Quartic polynomials are polynomial functions of degree four. This means the highest power of the variable, usually noted as \( x \), is four. An example of a quartic polynomial is \( x^4 - cx \), where \( c \) is a coefficient.Quartic polynomials generally have an "n" shaped or "u" shaped graph, depending on their coefficients. The basic form, \( x^4 \), has a symmetric, parabolic shape. This graph is centered at the origin and opens upwards. Quartic polynomials can have:

• Up to four real roots, which are the x-intercepts of the graph.
• Three turning points, where the graph changes direction.

Their complex behavior makes them a fascinating subject in advanced mathematics, and they are used to model various natural phenomena and engineering problems.

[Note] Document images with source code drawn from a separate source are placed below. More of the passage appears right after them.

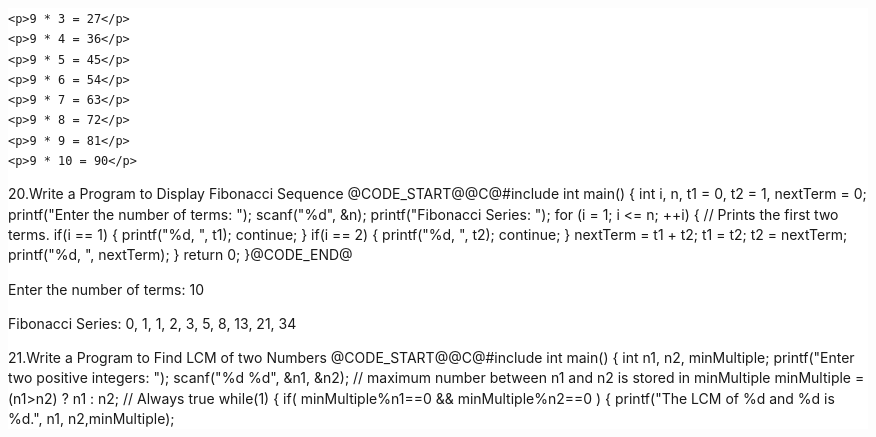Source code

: 	<p>9 * 3 = 27</p>
	<p>9 * 4 = 36</p>
	<p>9 * 5 = 45</p>
	<p>9 * 6 = 54</p>
	<p>9 * 7 = 63</p>
	<p>9 * 8 = 72</p>
	<p>9 * 9 = 81</p>
	<p>9 * 10 = 90</p>
</div>	
	</accordion-content>
</accordion-item>
<accordion-item>
	<accordion-title>20.Write a Program to Display Fibonacci Sequence</accordion-title>
	<accordion-content>
@CODE_START@@C@#include 
int main()
{
	int i, n, t1 = 0, t2 = 1, nextTerm = 0;
	printf("Enter the number of terms: ");
	scanf("%d", &n);
	printf("Fibonacci Series: ");
	for (i = 1; i <= n; ++i)
	{
		// Prints the first two terms.
		if(i == 1)
		{
			printf("%d, ", t1);
			continue;
		}
		if(i == 2)
		{
			printf("%d, ", t2);
			continue;
		}
		nextTerm = t1 + t2;
		t1 = t2;
		t2 = nextTerm;
		printf("%d, ", nextTerm);
	}
	return 0;
}@CODE_END@
<div class="output-panel"> 
	<p>Enter the number of terms: 10</p>
	<p>Fibonacci Series: 0, 1, 1, 2, 3, 5, 8, 13, 21, 34</p>
</div>	
	</accordion-content>
</accordion-item>
<accordion-item>
	<accordion-title>21.Write a Program to Find LCM of two Numbers</accordion-title>
	<accordion-content>
@CODE_START@@C@#include 
int main()
{
	int n1, n2, minMultiple;
	printf("Enter two positive integers: ");
	scanf("%d %d", &n1, &n2);
	// maximum number between n1 and n2 is stored in minMultiple
	minMultiple = (n1>n2) ? n1 : n2;
	// Always true
	while(1)
	{
		if( minMultiple%n1==0 && minMultiple%n2==0 )
		{
			printf("The LCM of %d and %d is %d.", n1, n2,minMultiple);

The coefficients in a polynomial function significantly influence its shape and position on a graph. In the given polynomial \( P(x) = x^4 - cx \), the coefficient \( c \) affects how the polynomial behaves.For \( c = 0 \), the polynomial simply becomes \( x^4 \), reflecting a standard quartic graph. As \( c \) increases in values like 1, 8, and 27, the impact of the term \( -cx \) becomes more pronounced. The linear term's coefficient \( c \):

• Determines how much the graph skews or distorts.
• Affects the steepness and symmetry of the curve.
• Causes the graph to shift downwards or intersect the x-axis at different points.

The larger the value of \( c \), the more dominant the linear term \(-cx\) becomes, significantly impacting the graph's shape and the placement of its intercepts.

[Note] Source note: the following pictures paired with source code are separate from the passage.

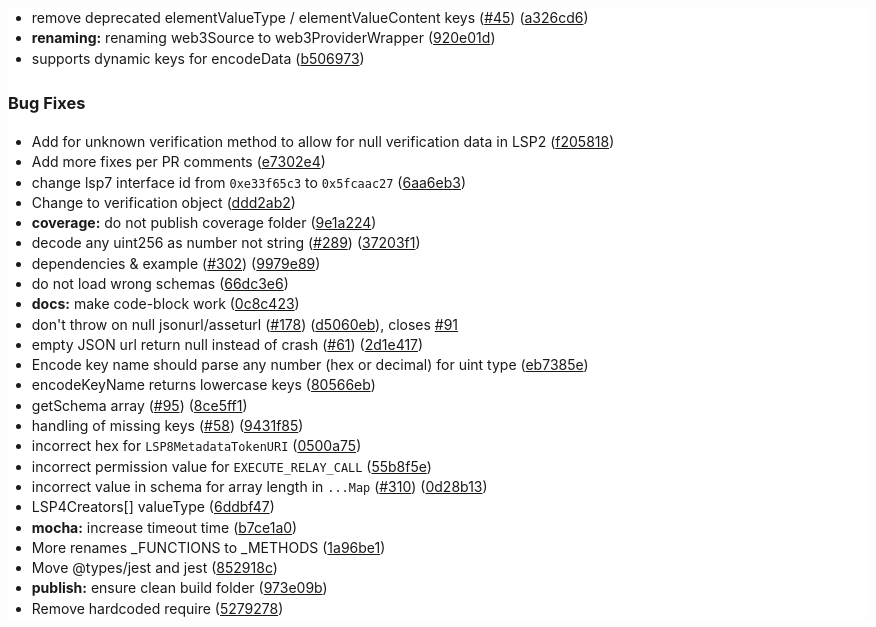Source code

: * remove deprecated elementValueType / elementValueContent keys ([#45](https://github.com/ERC725Alliance/erc725.js/issues/45)) ([a326cd6](https://github.com/ERC725Alliance/erc725.js/commit/a326cd6560a8a9de6c68db61c919c07f4f71e3d5))
* **renaming:** renaming web3Source to web3ProviderWrapper ([920e01d](https://github.com/ERC725Alliance/erc725.js/commit/920e01d0539acf584d56a8eca51c20c996bde088))
* supports dynamic keys for encodeData ([b506973](https://github.com/ERC725Alliance/erc725.js/commit/b5069735e7d03ffa97d695606fd9ae6a0f556836))


### Bug Fixes

* Add for unknown verification method to allow for null verification data in LSP2 ([f205818](https://github.com/ERC725Alliance/erc725.js/commit/f205818af348471bde8f88af2008497b8c13e258))
* Add more fixes per PR comments ([e7302e4](https://github.com/ERC725Alliance/erc725.js/commit/e7302e4504408e2f4f6304badd2024bfe05fcf47))
* change lsp7 interface id from `0xe33f65c3` to `0x5fcaac27` ([6aa6eb3](https://github.com/ERC725Alliance/erc725.js/commit/6aa6eb30d427609c89ebc1920fc9ecf03c0dd68b))
* Change to verification object ([ddd2ab2](https://github.com/ERC725Alliance/erc725.js/commit/ddd2ab23d1c5181745827f338d9abaea48c772f7))
* **coverage:** do not publish coverage folder ([9e1a224](https://github.com/ERC725Alliance/erc725.js/commit/9e1a224cbbd04f6fdcae8a70e17d17d676003c56))
* decode any uint256 as number not string ([#289](https://github.com/ERC725Alliance/erc725.js/issues/289)) ([37203f1](https://github.com/ERC725Alliance/erc725.js/commit/37203f14d313a0caff75724dc74175c741c1b540))
* dependencies & example ([#302](https://github.com/ERC725Alliance/erc725.js/issues/302)) ([9979e89](https://github.com/ERC725Alliance/erc725.js/commit/9979e89e438cd9f7cc586d7dc271de969f13b125))
* do not load wrong schemas ([66dc3e6](https://github.com/ERC725Alliance/erc725.js/commit/66dc3e648ad1a9aeabe66e5ae2aeb15cf3f74775))
* **docs:** make code-block work ([0c8c423](https://github.com/ERC725Alliance/erc725.js/commit/0c8c423bd64e1115ed2cd0a50b0d147f2141f66d))
* don't throw on null jsonurl/asseturl ([#178](https://github.com/ERC725Alliance/erc725.js/issues/178)) ([d5060eb](https://github.com/ERC725Alliance/erc725.js/commit/d5060eb5d47b2d5bfaf78ec366e9506294054d38)), closes [#91](https://github.com/ERC725Alliance/erc725.js/issues/91)
* empty JSON url return null instead of crash ([#61](https://github.com/ERC725Alliance/erc725.js/issues/61)) ([2d1e417](https://github.com/ERC725Alliance/erc725.js/commit/2d1e417facbc9b2c5b1f4fae62d46b498f3f7603))
* Encode key name should parse any number (hex or decimal) for uint type ([eb7385e](https://github.com/ERC725Alliance/erc725.js/commit/eb7385e6e97f6f069c4be5331f0c4547b79faab5))
* encodeKeyName returns lowercase keys ([80566eb](https://github.com/ERC725Alliance/erc725.js/commit/80566eb2358db0ff90e42028ee5b1b5bca206b46))
* getSchema array ([#95](https://github.com/ERC725Alliance/erc725.js/issues/95)) ([8ce5ff1](https://github.com/ERC725Alliance/erc725.js/commit/8ce5ff1c81ece3534fd557d978bda4107dfd3809))
* handling of missing keys ([#58](https://github.com/ERC725Alliance/erc725.js/issues/58)) ([9431f85](https://github.com/ERC725Alliance/erc725.js/commit/9431f85dd62785305f5b32ca6c4a4e9e3c9b788d))
* incorrect hex for `LSP8MetadataTokenURI` ([0500a75](https://github.com/ERC725Alliance/erc725.js/commit/0500a752e3117c5c7e9df8cfed22cb5d6fee20c5))
* incorrect permission value for `EXECUTE_RELAY_CALL` ([55b8f5e](https://github.com/ERC725Alliance/erc725.js/commit/55b8f5e64c29c5a85d872f605667c88c1546f6b3))
* incorrect value in schema for array length in `...Map` ([#310](https://github.com/ERC725Alliance/erc725.js/issues/310)) ([0d28b13](https://github.com/ERC725Alliance/erc725.js/commit/0d28b1317dc085078090a8babacf4db517d91a87))
* LSP4Creators[] valueType ([6ddbf47](https://github.com/ERC725Alliance/erc725.js/commit/6ddbf473039b17af562d56f1f12be5194a060477))
* **mocha:** increase timeout time ([b7ce1a0](https://github.com/ERC725Alliance/erc725.js/commit/b7ce1a07711b8251f4447d613c4c5a522b5e263f))
* More renames _FUNCTIONS to _METHODS ([1a96be1](https://github.com/ERC725Alliance/erc725.js/commit/1a96be1dd15942d2a844bc26b9ab73e053e3b766))
* Move @types/jest and jest ([852918c](https://github.com/ERC725Alliance/erc725.js/commit/852918c72228b3839ba60730dadef66837008f5a))
* **publish:** ensure clean build folder ([973e09b](https://github.com/ERC725Alliance/erc725.js/commit/973e09b936277c254fdc9c15d4d5d89fc4dc05ed))
* Remove hardcoded require ([5279278](https://github.com/ERC725Alliance/erc725.js/commit/527927812b1a05b13f8dc6b14aecaa6d24e98d61))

Graphing transformations involve changing a graph's position or shape through various operations. These modifications can be translations (shifting), reflections, scaling, or rotations.For the polynomial \( P(x) = x^4 - cx \), graphing transformations occur as \( c \) varies:

• When \( c = 0 \), the graph of \( x^4 \) positions naturally with its vertex at the origin.
• As \( c \) increases, the graph skews, reflecting how much \(-cx\) pulls the graph down and outward.
• Higher values of \( c \) lead to dramatic changes in the graph's curvature and intercept locations.

This highlights the importance of understanding graphing transformations in visualizing and analyzing polynomial functions and their potential real-life implications.

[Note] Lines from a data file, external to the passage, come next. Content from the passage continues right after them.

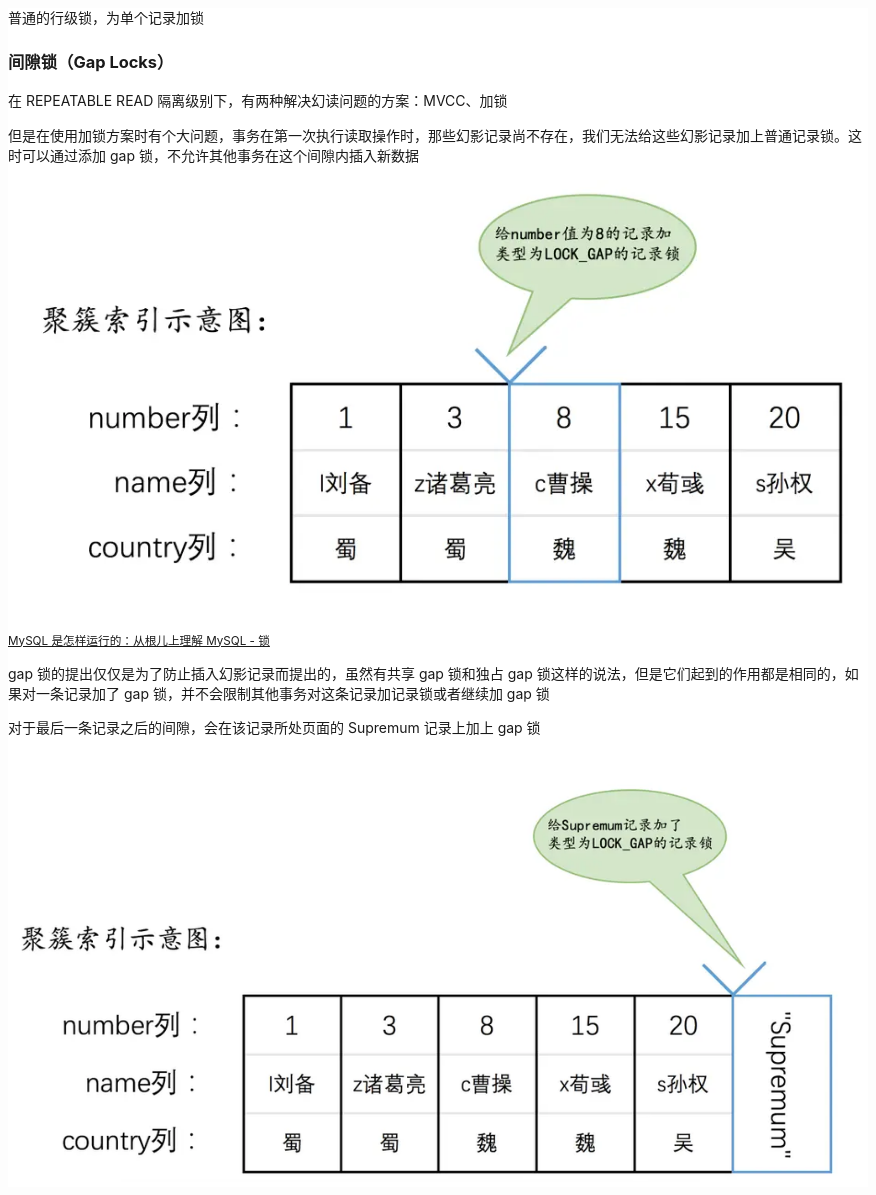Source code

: 普通的行级锁，为单个记录加锁

### 间隙锁（Gap Locks）

在 REPEATABLE READ 隔离级别下，有两种解决幻读问题的方案：MVCC、加锁

但是在使用加锁方案时有个大问题，事务在第一次执行读取操作时，那些幻影记录尚不存在，我们无法给这些幻影记录加上普通记录锁。这时可以通过添加 gap 锁，不允许其他事务在这个间隙内插入新数据

![](./md.assets/gap_lock.png)

<small>[MySQL 是怎样运行的：从根儿上理解 MySQL - 锁](https://juejin.cn/book/6844733769996304392)</small>

gap 锁的提出仅仅是为了防止插入幻影记录而提出的，虽然有共享 gap 锁和独占 gap 锁这样的说法，但是它们起到的作用都是相同的，如果对一条记录加了 gap 锁，并不会限制其他事务对这条记录加记录锁或者继续加 gap 锁

对于最后一条记录之后的间隙，会在该记录所处页面的 Supremum 记录上加上 gap 锁

![](./md.assets/gap_lock_supremum.png)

X-intercepts of a function are the points where the graph of the function crosses or touches the x-axis. At these points, the value of \( P(x) \) is zero. For the polynomial \( P(x) = x^4 - cx \), finding x-intercepts involves solving the equation \( x^4 - cx = 0 \).Solving for x-intercepts gives:

• Factor out \( x \) to get \( x(x^3 - c) = 0 \).
• Set each factor equal to zero: \( x = 0 \) or \( x^3 = c \).
• So, the intercepts are \( x = 0 \) and \( x = \sqrt[3]{c} \).

The value of \( c \) influences the number and position of these intercepts along the x-axis. As \( c \) increases, the complexity and spread of the intercepts reflect these changes, depicting how polynomial coefficients significantly alter both the shape and the properties of polynomial graphs.